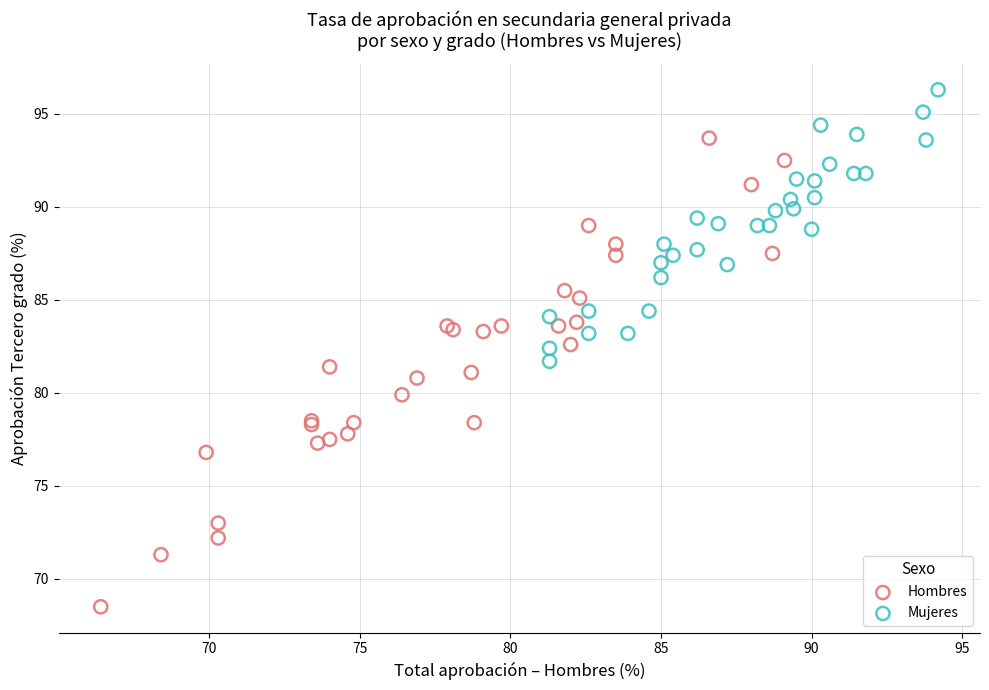

Which series reaches the maximum Y coordinate?

Mujeres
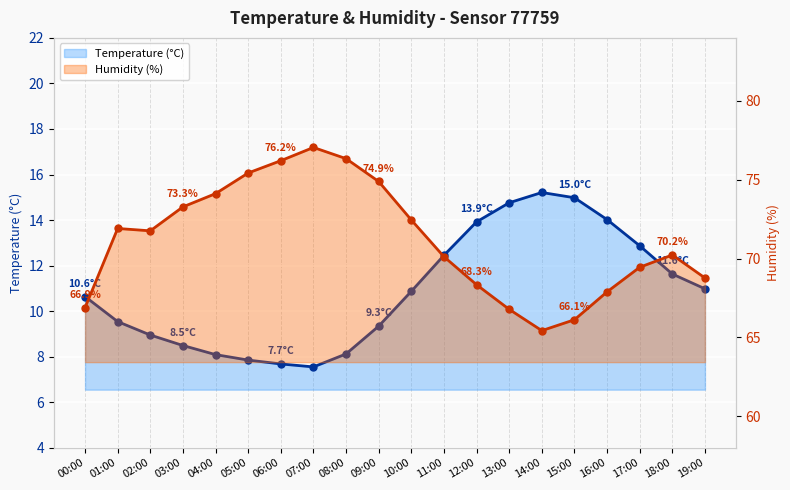

How many data points does each series have?

20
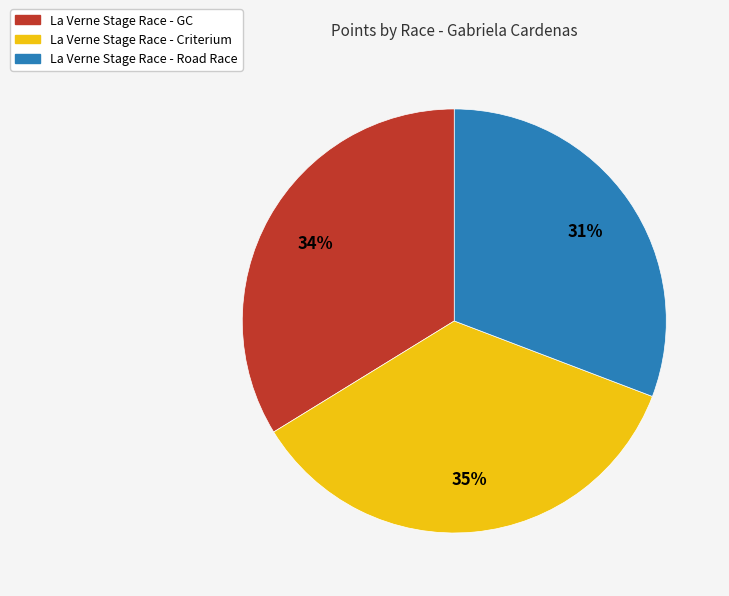

To the nearest percent, what is the combined percentage of La Verne Stage Race - Criterium and La Verne Stage Race - Road Race?

66%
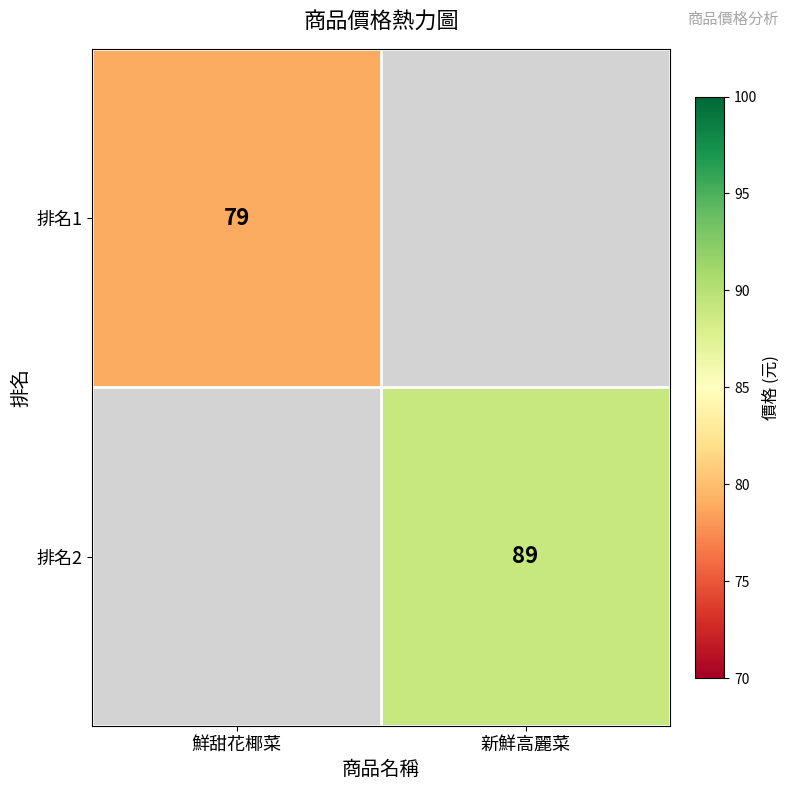

At how many categories does at least one series exceed 86?

1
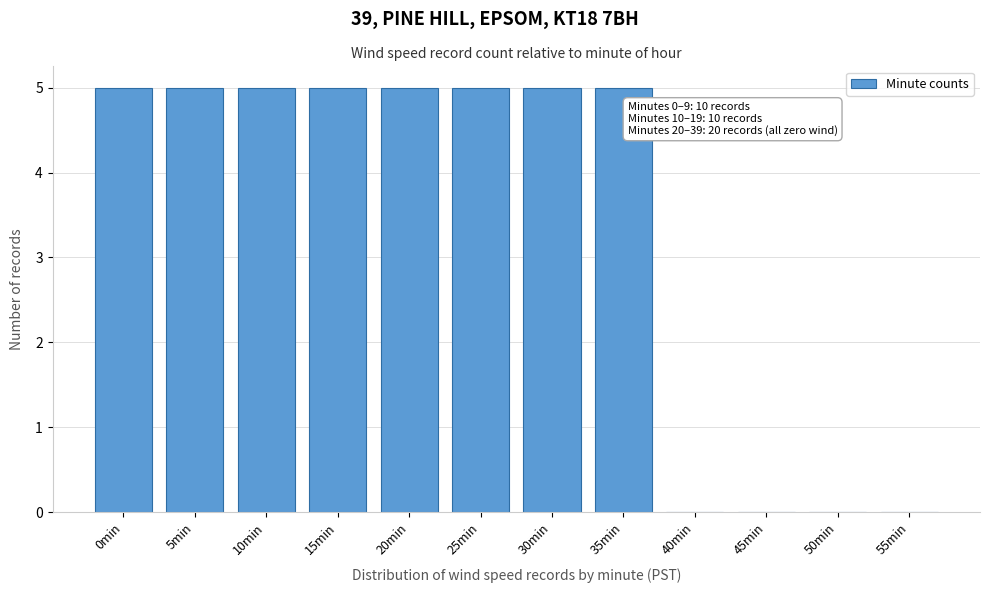

Reading left to right, transcribe all the data shown in this chart.

0min=5	5min=5	10min=5	15min=5	20min=5	25min=5	30min=5	35min=5	40min=0	45min=0	50min=0	55min=0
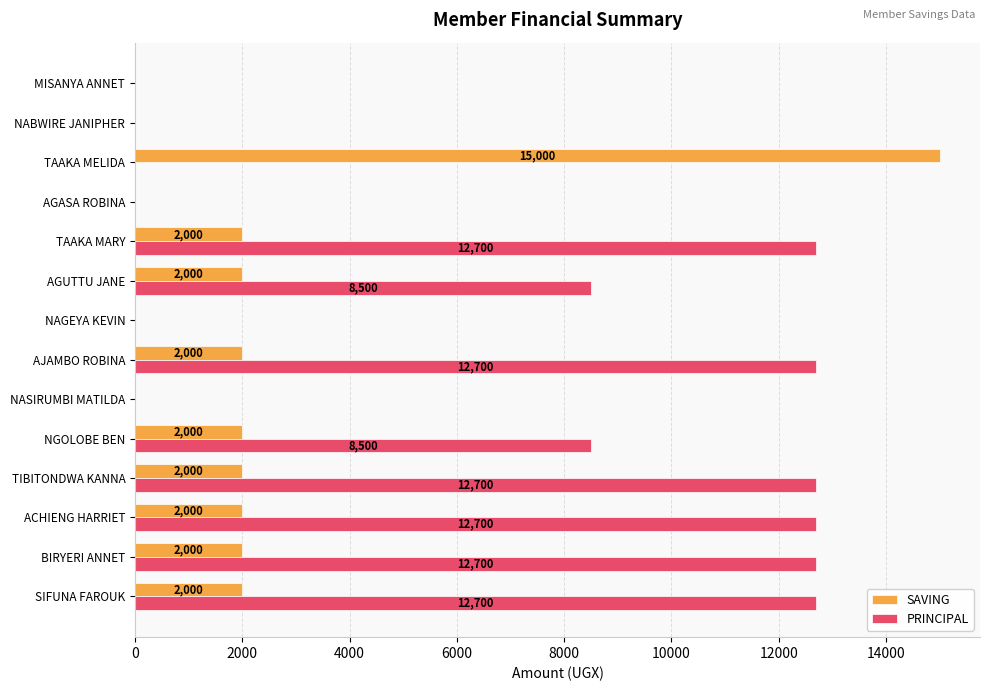

Which series has the largest total across all categories?

PRINCIPAL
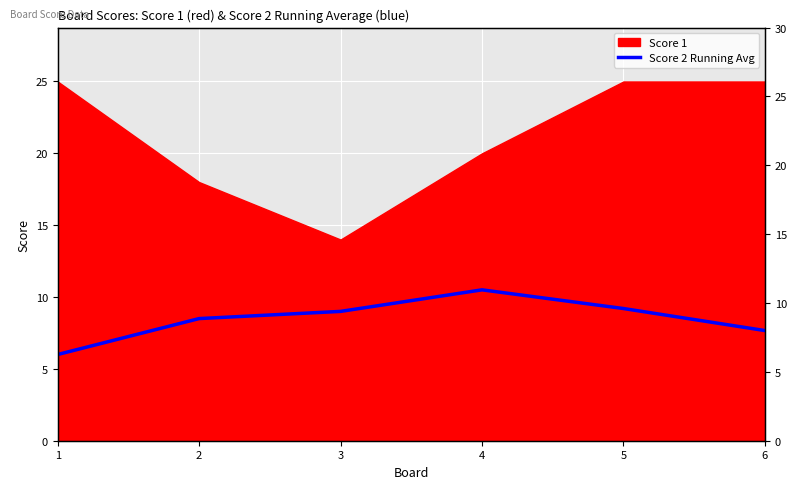

Where is the first local maximum?

4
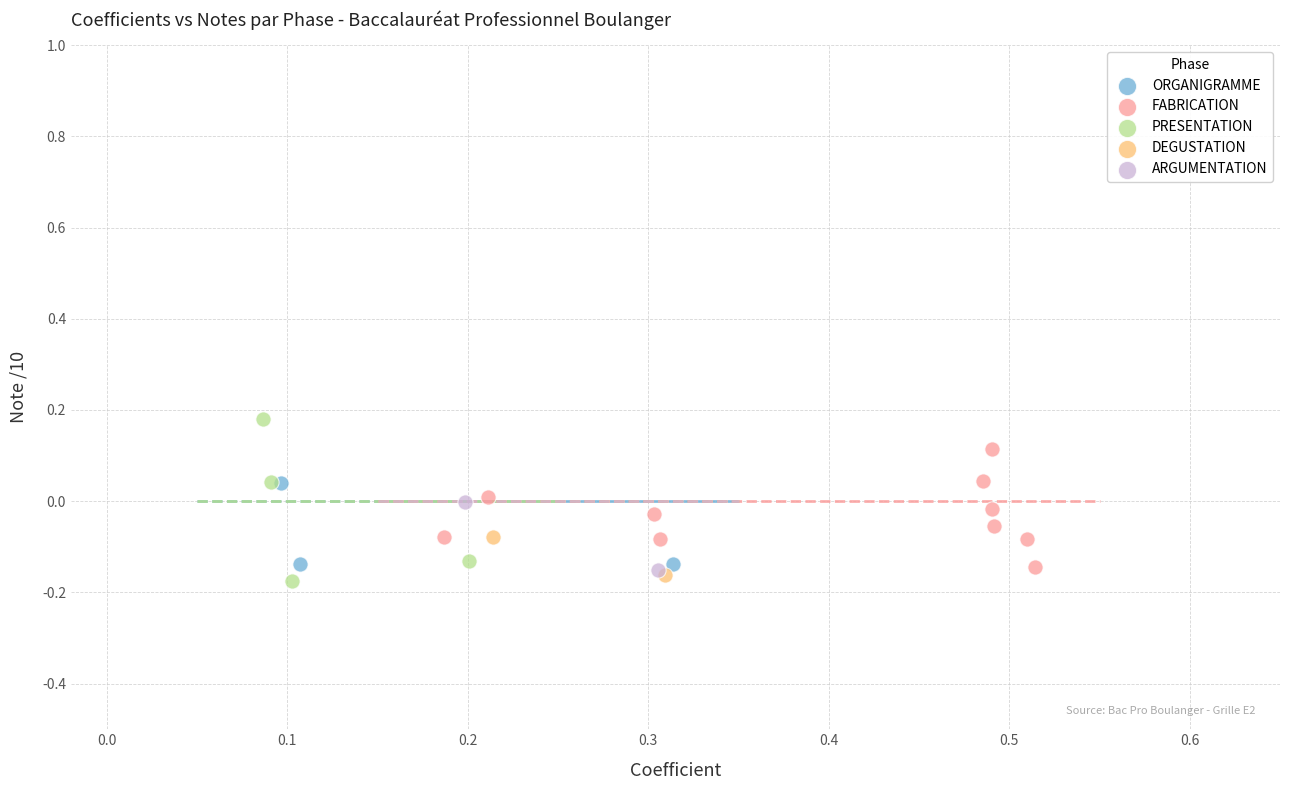

What are all the series names shown in the legend?

ORGANIGRAMME, FABRICATION, PRESENTATION, DEGUSTATION, ARGUMENTATION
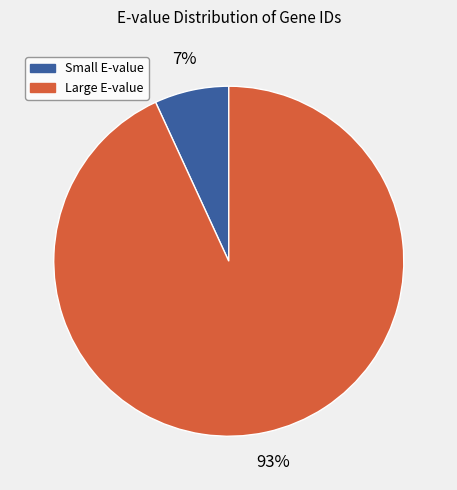

Does any single category account for the majority?

Yes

______________________________

* _WHAT IS EXPECTED_: Please pull every line of text from the rows above, unchanged, and leave the pictures out of your answer.

* _COMPLETED TASK_:
Which series reaches the maximum Y coordinate?

Mujeres

How many data points does each series have?

20

To the nearest percent, what is the combined percentage of La Verne Stage Race - Criterium and La Verne Stage Race - Road Race?

66%

At how many categories does at least one series exceed 86?

1

Reading left to right, transcribe all the data shown in this chart.

0min=5	5min=5	10min=5	15min=5	20min=5	25min=5	30min=5	35min=5	40min=0	45min=0	50min=0	55min=0

Which series has the largest total across all categories?

PRINCIPAL

Where is the first local maximum?

4

What are all the series names shown in the legend?

ORGANIGRAMME, FABRICATION, PRESENTATION, DEGUSTATION, ARGUMENTATION

Does any single category account for the majority?

Yes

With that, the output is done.